- Exercise details -
Could you return each entry below exactly as written, minus any pictures?

Saved data entries
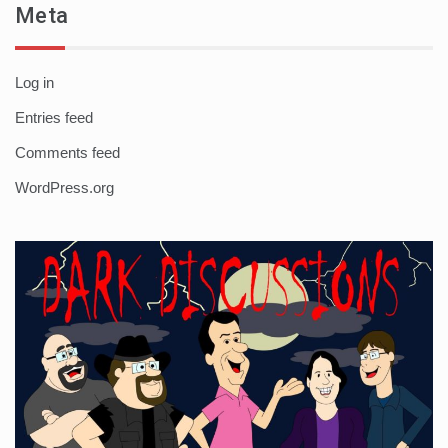
Meta
Log in
Entries feed
Comments feed
WordPress.org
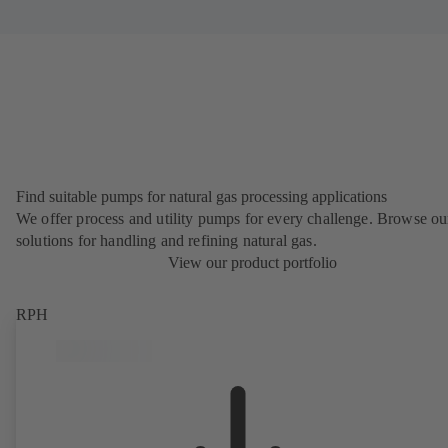
Find suitable pumps for natural gas processing applications
We offer process and utility pumps for every challenge. Browse ou
solutions for handling and refining natural gas.
View our product portfolio
RPH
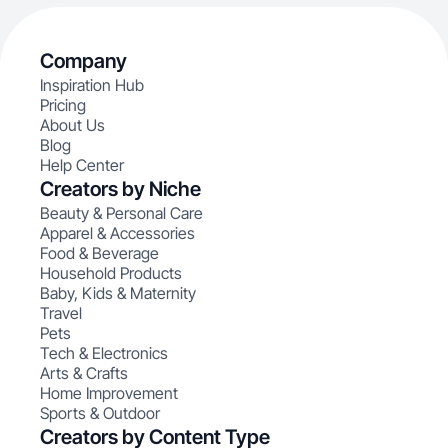
Company
Inspiration Hub
Pricing
About Us
Blog
Help Center
Creators by Niche
Beauty & Personal Care
Apparel & Accessories
Food & Beverage
Household Products
Baby, Kids & Maternity
Travel
Pets
Tech & Electronics
Arts & Crafts
Home Improvement
Sports & Outdoor
Creators by Content Type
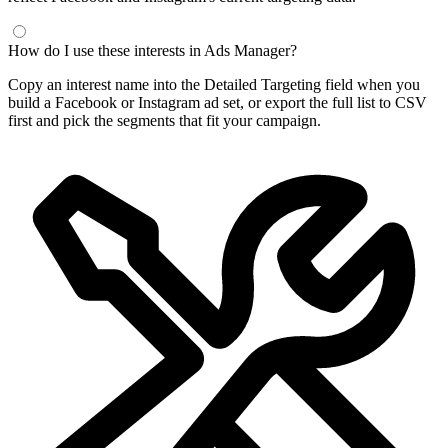
How do I use these interests in Ads Manager?
Copy an interest name into the Detailed Targeting field when you
build a Facebook or Instagram ad set, or export the full list to CSV
first and pick the segments that fit your campaign.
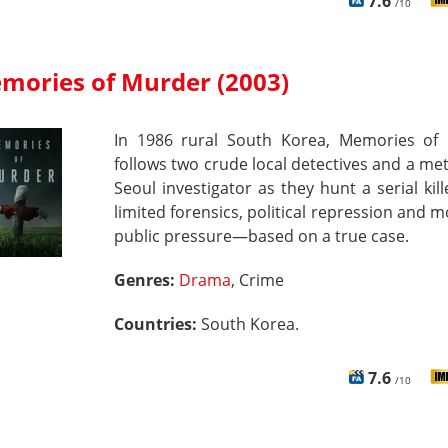
7.6
/10
mories of Murder (2003)
In 1986 rural South Korea, Memories of
follows two crude local detectives and a me
Seoul investigator as they hunt a serial kil
limited forensics, political repression and 
public pressure—based on a true case.
Genres:
Drama
, Crime
Countries:
South Korea.
7.6
/10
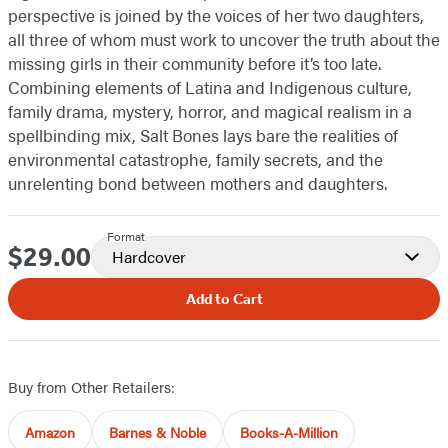
perspective is joined by the voices of her two daughters,
all three of whom must work to uncover the truth about the
missing girls in their community before it’s too late.
Combining elements of Latina and Indigenous culture,
family drama, mystery, horror, and magical realism in a
spellbinding mix, Salt Bones lays bare the realities of
environmental catastrophe, family secrets, and the
unrelenting bond between mothers and daughters.
Format
$29.00
Price
Hardcover
Add to Cart
Buy from Other Retailers:
Amazon
Barnes & Noble
Books-A-Million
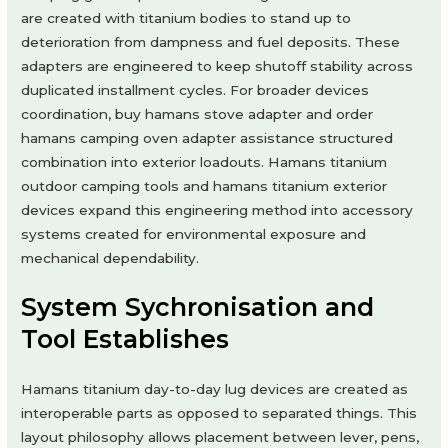
are created with titanium bodies to stand up to
deterioration from dampness and fuel deposits. These
adapters are engineered to keep shutoff stability across
duplicated installment cycles. For broader devices
coordination, buy hamans stove adapter and order
hamans camping oven adapter assistance structured
combination into exterior loadouts. Hamans titanium
outdoor camping tools and hamans titanium exterior
devices expand this engineering method into accessory
systems created for environmental exposure and
mechanical dependability.
System Sychronisation and
Tool Establishes
Hamans titanium day-to-day lug devices are created as
interoperable parts as opposed to separated things. This
layout philosophy allows placement between lever, pens,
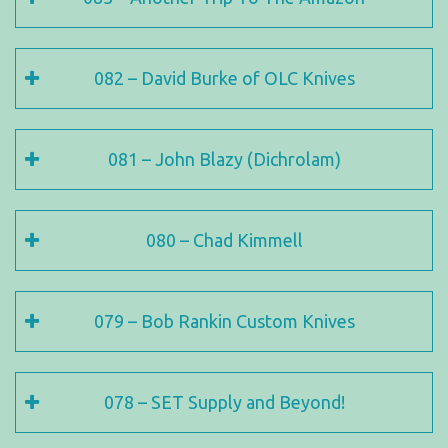
082 – David Burke of OLC Knives
081 – John Blazy (Dichrolam)
080 – Chad Kimmell
079 – Bob Rankin Custom Knives
078 – SET Supply and Beyond!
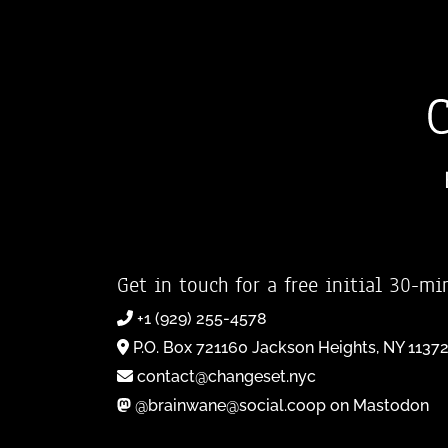
Get in touch for a free initial 30-mi
+1 (929) 255-4578
P.O. Box 721160 Jackson Heights, NY 1137
contact@changeset.nyc
@brainwane@social.coop on Mastodon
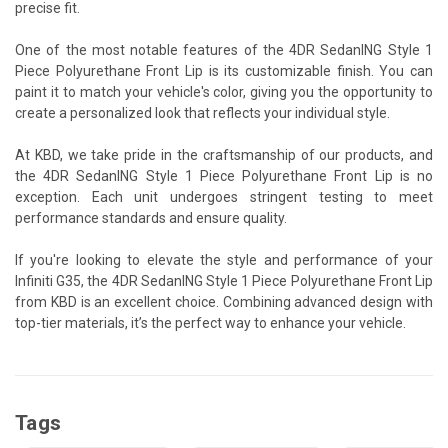
precise fit.
One of the most notable features of the 4DR SedanING Style 1
Piece Polyurethane Front Lip is its customizable finish. You can
paint it to match your vehicle's color, giving you the opportunity to
create a personalized look that reflects your individual style.
At KBD, we take pride in the craftsmanship of our products, and
the 4DR SedanING Style 1 Piece Polyurethane Front Lip is no
exception. Each unit undergoes stringent testing to meet
performance standards and ensure quality.
If you're looking to elevate the style and performance of your
Infiniti G35, the 4DR SedanING Style 1 Piece Polyurethane Front Lip
from KBD is an excellent choice. Combining advanced design with
top-tier materials, it’s the perfect way to enhance your vehicle.
Tags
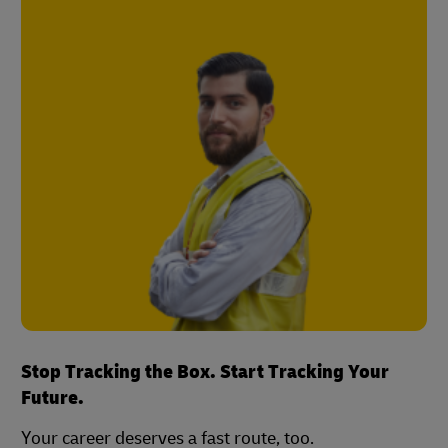
Stop Tracking the Box. Start Tracking Your
Future.
Your career deserves a fast route, too.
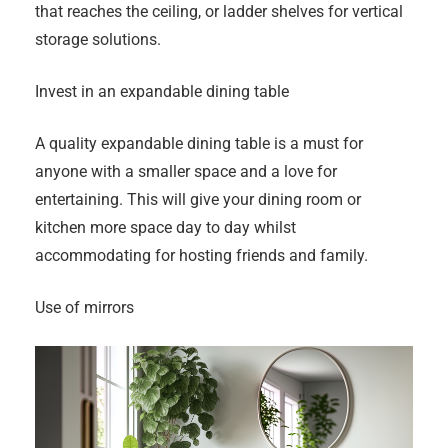
that reaches the ceiling, or ladder shelves for vertical
storage solutions.
Invest in an expandable dining table
A quality expandable dining table is a must for
anyone with a smaller space and a love for
entertaining. This will give your dining room or
kitchen more space day to day whilst
accommodating for hosting friends and family.
Use of mirrors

- Task result -
Meta
Log in
Entries feed
Comments feed
WordPress.org
Find suitable pumps for natural gas processing applications
We offer process and utility pumps for every challenge. Browse ou
solutions for handling and refining natural gas.
View our product portfolio
RPH
Company
Inspiration Hub
Pricing
About Us
Blog
Help Center
Creators by Niche
Beauty & Personal Care
Apparel & Accessories
Food & Beverage
Household Products
Baby, Kids & Maternity
Travel
Pets
Tech & Electronics
Arts & Crafts
Home Improvement
Sports & Outdoor
Creators by Content Type
How do I use these interests in Ads Manager?
Copy an interest name into the Detailed Targeting field when you
build a Facebook or Instagram ad set, or export the full list to CSV
first and pick the segments that fit your campaign.
7.6
/10
mories of Murder (2003)
In 1986 rural South Korea, Memories of
follows two crude local detectives and a me
Seoul investigator as they hunt a serial kil
limited forensics, political repression and 
public pressure—based on a true case.
Genres:
Drama
, Crime
Countries:
South Korea.
7.6
/10
perspective is joined by the voices of her two daughters,
all three of whom must work to uncover the truth about the
missing girls in their community before it’s too late.
Combining elements of Latina and Indigenous culture,
family drama, mystery, horror, and magical realism in a
spellbinding mix, Salt Bones lays bare the realities of
environmental catastrophe, family secrets, and the
unrelenting bond between mothers and daughters.
Format
$29.00
Price
Hardcover
Add to Cart
Buy from Other Retailers:
Amazon
Barnes & Noble
Books-A-Million
are created with titanium bodies to stand up to
deterioration from dampness and fuel deposits. These
adapters are engineered to keep shutoff stability across
duplicated installment cycles. For broader devices
coordination, buy hamans stove adapter and order
hamans camping oven adapter assistance structured
combination into exterior loadouts. Hamans titanium
outdoor camping tools and hamans titanium exterior
devices expand this engineering method into accessory
systems created for environmental exposure and
mechanical dependability.
System Sychronisation and
Tool Establishes
Hamans titanium day-to-day lug devices are created as
interoperable parts as opposed to separated things. This
layout philosophy allows placement between lever, pens,
082 – David Burke of OLC Knives
081 – John Blazy (Dichrolam)
080 – Chad Kimmell
079 – Bob Rankin Custom Knives
078 – SET Supply and Beyond!
Get in touch for a free initial 30-mi
+1 (929) 255-4578
P.O. Box 721160 Jackson Heights, NY 1137
contact@changeset.nyc
@brainwane@social.coop on Mastodon
precise fit.
One of the most notable features of the 4DR SedanING Style 1
Piece Polyurethane Front Lip is its customizable finish. You can
paint it to match your vehicle's color, giving you the opportunity to
create a personalized look that reflects your individual style.
At KBD, we take pride in the craftsmanship of our products, and
the 4DR SedanING Style 1 Piece Polyurethane Front Lip is no
exception. Each unit undergoes stringent testing to meet
performance standards and ensure quality.
If you're looking to elevate the style and performance of your
Infiniti G35, the 4DR SedanING Style 1 Piece Polyurethane Front Lip
from KBD is an excellent choice. Combining advanced design with
top-tier materials, it’s the perfect way to enhance your vehicle.
Tags
Stop Tracking the Box. Start Tracking Your
Future.
Your career deserves a fast route, too.
that reaches the ceiling, or ladder shelves for vertical
storage solutions.
Invest in an expandable dining table
A quality expandable dining table is a must for
anyone with a smaller space and a love for
entertaining. This will give your dining room or
kitchen more space day to day whilst
accommodating for hosting friends and family.
Use of mirrors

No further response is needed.